Sharing-aware algorithms for virtual machine colocation
Venue
Proceedings of the 23rd ACM symposium on Parallelism in algorithms and architectures, ACM, New York, NY, USA (2011), pp. 367-378
Publication Year
2011
Authors
Michael Sindelar, Ramesh Sitaraman, Prashant Shenoy
BibTeX
Abstract
Virtualization technology enables multiple virtual machines (VMs) to run on a
single physical server. VMs that run on the same physical server can share memory
pages that have identical content, thereby reducing the overall memory requirements
on the server. We develop sharing-aware algorithms that can colocate VMs with
similar page content on the same physical server to optimize the benefits of
inter-VM sharing. We show that inter-VM sharing occurs in a largely hierarchical
fashion, where the sharing can be attributed to VM's running the same OS platform,
OS version, software libraries, or applications. We propose two hierarchical
sharing models: a tree model and a more general cluster-tree model. Using a set of
VM traces, we show that up to 67% percent of the inter-VM sharing is captured by
the tree model and up to 82% is captured by the cluster-tree model. Next, we study
two problem variants of critical interest to a virtualization service provider: the
VM Maximization problem that determines the most profitable subset of the VMs that
can be packed into the given set of servers, and the VM packing problem that
determines the smallest set of servers that can accommodate a set of VMs. While
both variants are NP-hard, we show that both admit provably good approximation
schemes in the hierarchical sharing models. We show that VM maximization for the
tree and cluster-tree models can be approximated in polytime to within a (1 - 1/e)
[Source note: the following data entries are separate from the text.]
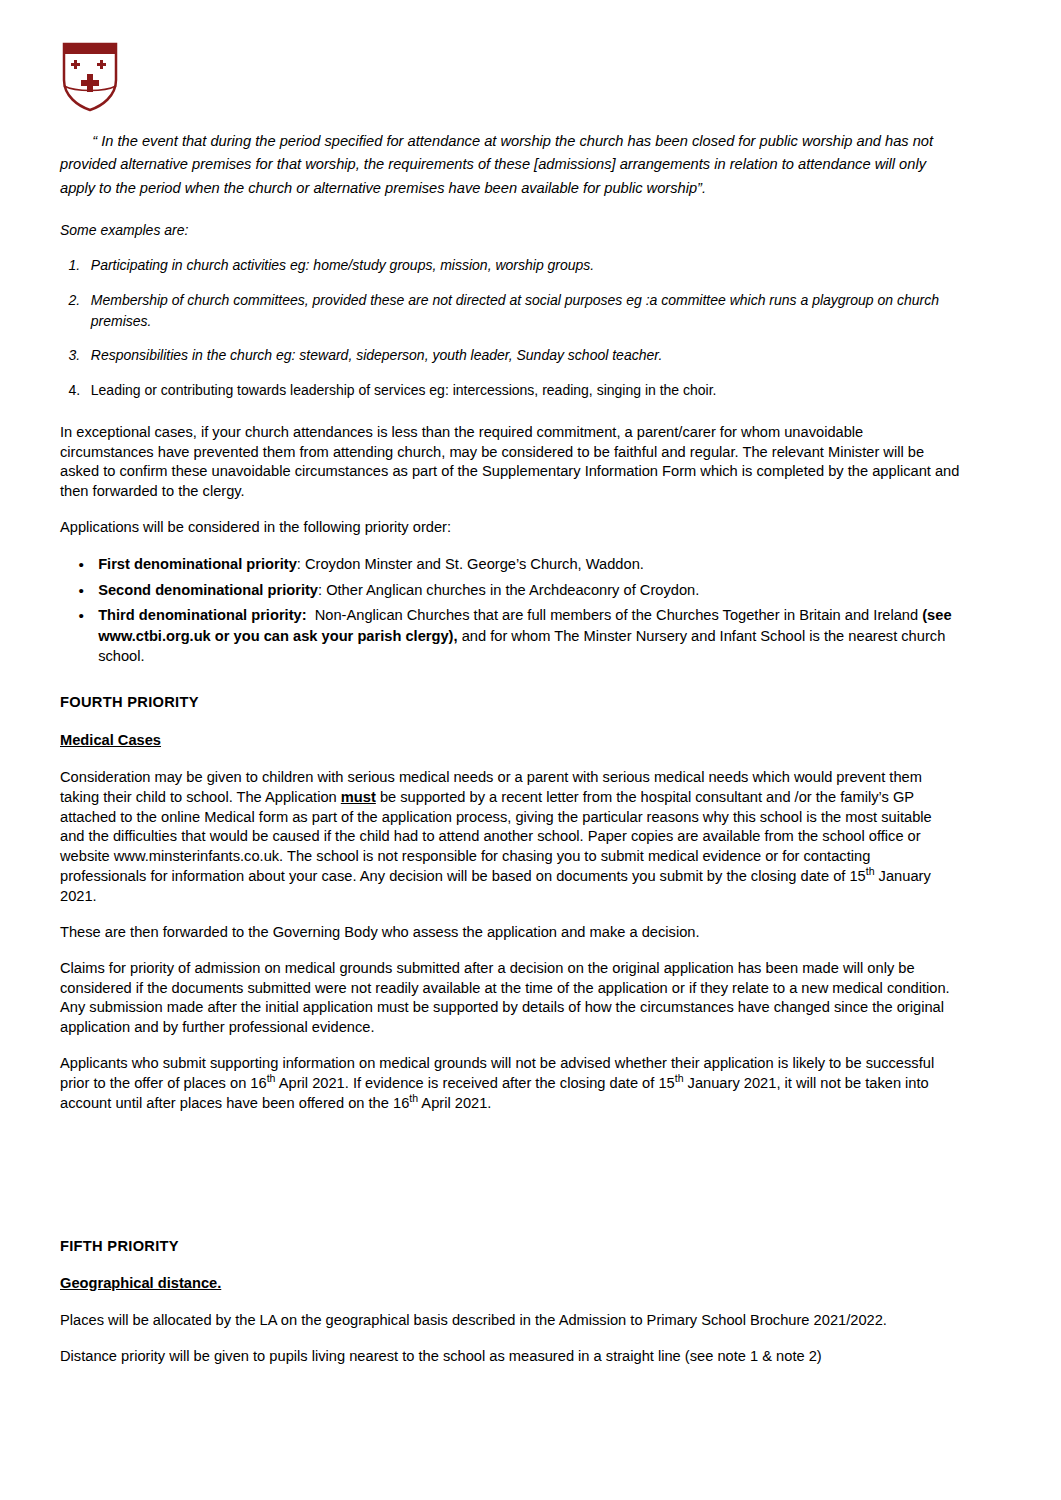“ In the event that during the period specified for attendance at worship the church has been closed for public worship and has not provided alternative premises for that worship, the requirements of these [admissions] arrangements in relation to attendance will only apply to the period when the church or alternative premises have been available for public worship”.
Some examples are:
Participating in church activities eg: home/study groups, mission, worship groups.
Membership of church committees, provided these are not directed at social purposes eg :a committee which runs a playgroup on church premises.
Responsibilities in the church eg: steward, sideperson, youth leader, Sunday school teacher.
Leading or contributing towards leadership of services eg: intercessions, reading, singing in the choir.
In exceptional cases, if your church attendances is less than the required commitment, a parent/carer for whom unavoidable circumstances have prevented them from attending church, may be considered to be faithful and regular. The relevant Minister will be asked to confirm these unavoidable circumstances as part of the Supplementary Information Form which is completed by the applicant and then forwarded to the clergy.
Applications will be considered in the following priority order:
First denominational priority: Croydon Minster and St. George’s Church, Waddon.
Second denominational priority: Other Anglican churches in the Archdeaconry of Croydon.
Third denominational priority: Non-Anglican Churches that are full members of the Churches Together in Britain and Ireland (see www.ctbi.org.uk or you can ask your parish clergy), and for whom The Minster Nursery and Infant School is the nearest church school.
FOURTH PRIORITY
Medical Cases
Consideration may be given to children with serious medical needs or a parent with serious medical needs which would prevent them taking their child to school. The Application must be supported by a recent letter from the hospital consultant and /or the family’s GP attached to the online Medical form as part of the application process, giving the particular reasons why this school is the most suitable and the difficulties that would be caused if the child had to attend another school. Paper copies are available from the school office or website www.minsterinfants.co.uk. The school is not responsible for chasing you to submit medical evidence or for contacting professionals for information about your case. Any decision will be based on documents you submit by the closing date of 15th January 2021.
These are then forwarded to the Governing Body who assess the application and make a decision.
Claims for priority of admission on medical grounds submitted after a decision on the original application has been made will only be considered if the documents submitted were not readily available at the time of the application or if they relate to a new medical condition. Any submission made after the initial application must be supported by details of how the circumstances have changed since the original application and by further professional evidence.
Applicants who submit supporting information on medical grounds will not be advised whether their application is likely to be successful prior to the offer of places on 16th April 2021. If evidence is received after the closing date of 15th January 2021, it will not be taken into account until after places have been offered on the 16th April 2021.
FIFTH PRIORITY
Geographical distance.
Places will be allocated by the LA on the geographical basis described in the Admission to Primary School Brochure 2021/2022.
Distance priority will be given to pupils living nearest to the school as measured in a straight line (see note 1 & note 2)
factor of optimal. Further, we show that VM packing can be approximated in polytime
to within a factor of O(log n) of optimal for cluster-trees and to within a factor
of 3 of optimal for trees, where n is the number of VMs. Finally, we evaluate our
VM packing algorithm for the tree sharing model on real-world VM traces and show
that our algorithm can exploit most of the available inter-VM sharing to achieve a
32% to 50% reduction in servers and a 25% to 57% reduction in memory footprint
compared to sharing-oblivious algorithms.